Excerpt to read:
----------------------------------------
Over the course of several years, IBM’s fledgling Watson for Oncology program has received a wide range of reviews. Among them is a harsh critique published by Gizmodo. The article is filed under the keywords “AI,” “Watson,” “health,” “health care,” and “Doctor: This product is a piece of shit.” The last keyword is courtesy of a provider in Florida commenting on a highly publicized medication error.
While the criticisms may be valid, what the sensational sound bite misses is an integral understanding of the intensive clinical and technological requirements for training computer models. Instead, it substitutes a “throw-up-your-hands” reaction familiar and frustrating to developers around the world. The truth is health care technology cannot work without partnership. Data tools developed without providers are solutions looking for problems that may not exist. Providers without the development of data tools cannot solve the complex problems at hand.
Training computer models
Artificial intelligence (AI) programs, like Watson, all start with models. The word “model” is used extensively in development and data analytics projects. It’s often treated as synonymous with “infrastructure,” “business rules,” or “analysis.”
But however you use it, at its core, the word “model” describes a process that distills a phenomenon into its most basic parts and then tries to build upon it. Eventually the model “learns” to incorporate or exclude additional data.
----------------------------------------
Study material:
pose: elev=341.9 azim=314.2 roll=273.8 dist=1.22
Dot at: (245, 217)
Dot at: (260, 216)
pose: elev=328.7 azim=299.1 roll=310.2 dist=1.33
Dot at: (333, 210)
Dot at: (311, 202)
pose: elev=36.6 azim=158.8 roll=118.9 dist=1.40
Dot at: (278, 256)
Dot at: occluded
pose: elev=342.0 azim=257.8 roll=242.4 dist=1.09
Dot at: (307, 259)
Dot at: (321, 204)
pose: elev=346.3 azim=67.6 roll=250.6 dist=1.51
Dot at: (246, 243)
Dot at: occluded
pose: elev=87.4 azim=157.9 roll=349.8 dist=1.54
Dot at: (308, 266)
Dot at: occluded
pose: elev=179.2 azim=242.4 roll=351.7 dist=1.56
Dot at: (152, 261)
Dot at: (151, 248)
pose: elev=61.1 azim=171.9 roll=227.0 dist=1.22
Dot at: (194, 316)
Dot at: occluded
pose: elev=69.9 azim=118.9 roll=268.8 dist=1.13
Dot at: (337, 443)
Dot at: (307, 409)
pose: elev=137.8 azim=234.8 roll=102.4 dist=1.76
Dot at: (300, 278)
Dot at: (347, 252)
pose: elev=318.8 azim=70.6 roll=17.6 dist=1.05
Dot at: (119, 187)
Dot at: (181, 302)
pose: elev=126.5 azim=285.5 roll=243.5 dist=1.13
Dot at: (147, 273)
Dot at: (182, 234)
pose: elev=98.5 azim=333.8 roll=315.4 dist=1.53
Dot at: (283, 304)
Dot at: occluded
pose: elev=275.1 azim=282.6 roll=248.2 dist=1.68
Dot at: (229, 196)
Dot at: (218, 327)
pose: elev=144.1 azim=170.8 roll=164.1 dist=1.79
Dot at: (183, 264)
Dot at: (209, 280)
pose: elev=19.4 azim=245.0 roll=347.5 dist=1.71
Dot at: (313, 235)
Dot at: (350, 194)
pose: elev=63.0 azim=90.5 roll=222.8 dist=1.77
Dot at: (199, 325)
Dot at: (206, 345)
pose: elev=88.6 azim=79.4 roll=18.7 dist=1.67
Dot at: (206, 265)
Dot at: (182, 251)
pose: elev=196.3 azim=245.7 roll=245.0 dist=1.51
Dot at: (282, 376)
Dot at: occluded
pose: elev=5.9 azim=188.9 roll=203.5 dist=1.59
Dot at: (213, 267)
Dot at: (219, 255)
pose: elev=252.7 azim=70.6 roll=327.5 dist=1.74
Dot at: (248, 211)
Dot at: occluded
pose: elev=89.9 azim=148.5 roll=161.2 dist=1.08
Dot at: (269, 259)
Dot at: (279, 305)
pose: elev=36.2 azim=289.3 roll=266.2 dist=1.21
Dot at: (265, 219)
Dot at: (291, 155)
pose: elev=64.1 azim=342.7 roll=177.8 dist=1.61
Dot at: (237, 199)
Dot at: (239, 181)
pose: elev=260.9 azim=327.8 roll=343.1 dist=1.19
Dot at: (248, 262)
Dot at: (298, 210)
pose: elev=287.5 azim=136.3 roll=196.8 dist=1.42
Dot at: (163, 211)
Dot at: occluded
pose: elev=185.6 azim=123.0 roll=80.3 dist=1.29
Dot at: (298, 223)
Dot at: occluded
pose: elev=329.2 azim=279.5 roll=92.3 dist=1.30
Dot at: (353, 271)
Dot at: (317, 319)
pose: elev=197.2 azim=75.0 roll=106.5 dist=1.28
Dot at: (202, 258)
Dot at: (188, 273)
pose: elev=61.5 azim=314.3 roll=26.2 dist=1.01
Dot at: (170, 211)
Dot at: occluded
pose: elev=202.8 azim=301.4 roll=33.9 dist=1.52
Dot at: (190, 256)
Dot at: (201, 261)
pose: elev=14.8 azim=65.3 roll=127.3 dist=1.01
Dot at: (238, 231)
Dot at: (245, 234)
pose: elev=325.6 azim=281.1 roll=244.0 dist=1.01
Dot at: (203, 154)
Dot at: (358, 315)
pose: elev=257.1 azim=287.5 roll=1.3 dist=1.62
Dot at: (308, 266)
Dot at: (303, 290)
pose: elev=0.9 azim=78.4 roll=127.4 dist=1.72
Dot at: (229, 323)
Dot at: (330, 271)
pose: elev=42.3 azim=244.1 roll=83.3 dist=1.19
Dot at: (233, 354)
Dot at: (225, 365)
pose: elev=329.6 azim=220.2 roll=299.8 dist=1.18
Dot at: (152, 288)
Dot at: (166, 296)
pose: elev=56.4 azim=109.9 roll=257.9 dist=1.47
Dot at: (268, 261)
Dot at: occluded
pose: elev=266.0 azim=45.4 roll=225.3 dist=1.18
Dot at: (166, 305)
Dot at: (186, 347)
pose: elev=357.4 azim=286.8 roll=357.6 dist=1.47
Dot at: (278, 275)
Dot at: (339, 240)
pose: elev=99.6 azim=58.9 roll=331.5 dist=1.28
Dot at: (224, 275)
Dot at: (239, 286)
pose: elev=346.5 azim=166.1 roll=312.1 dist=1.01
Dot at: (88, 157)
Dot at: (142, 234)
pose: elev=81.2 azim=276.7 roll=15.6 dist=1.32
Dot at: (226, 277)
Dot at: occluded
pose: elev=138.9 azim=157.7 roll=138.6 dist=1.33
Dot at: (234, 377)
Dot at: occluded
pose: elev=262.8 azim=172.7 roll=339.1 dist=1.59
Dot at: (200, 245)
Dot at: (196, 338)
----------------------------------------
Work required: Transcribe the article above on IBM's Watson and training computer models word for word, from its first sentence through its last.

Expected answer:
Over the course of several years, IBM’s fledgling Watson for Oncology program has received a wide range of reviews. Among them is a harsh critique published by Gizmodo. The article is filed under the keywords “AI,” “Watson,” “health,” “health care,” and “Doctor: This product is a piece of shit.” The last keyword is courtesy of a provider in Florida commenting on a highly publicized medication error.
While the criticisms may be valid, what the sensational sound bite misses is an integral understanding of the intensive clinical and technological requirements for training computer models. Instead, it substitutes a “throw-up-your-hands” reaction familiar and frustrating to developers around the world. The truth is health care technology cannot work without partnership. Data tools developed without providers are solutions looking for problems that may not exist. Providers without the development of data tools cannot solve the complex problems at hand.
Training computer models
Artificial intelligence (AI) programs, like Watson, all start with models. The word “model” is used extensively in development and data analytics projects. It’s often treated as synonymous with “infrastructure,” “business rules,” or “analysis.”
But however you use it, at its core, the word “model” describes a process that distills a phenomenon into its most basic parts and then tries to build upon it. Eventually the model “learns” to incorporate or exclude additional data.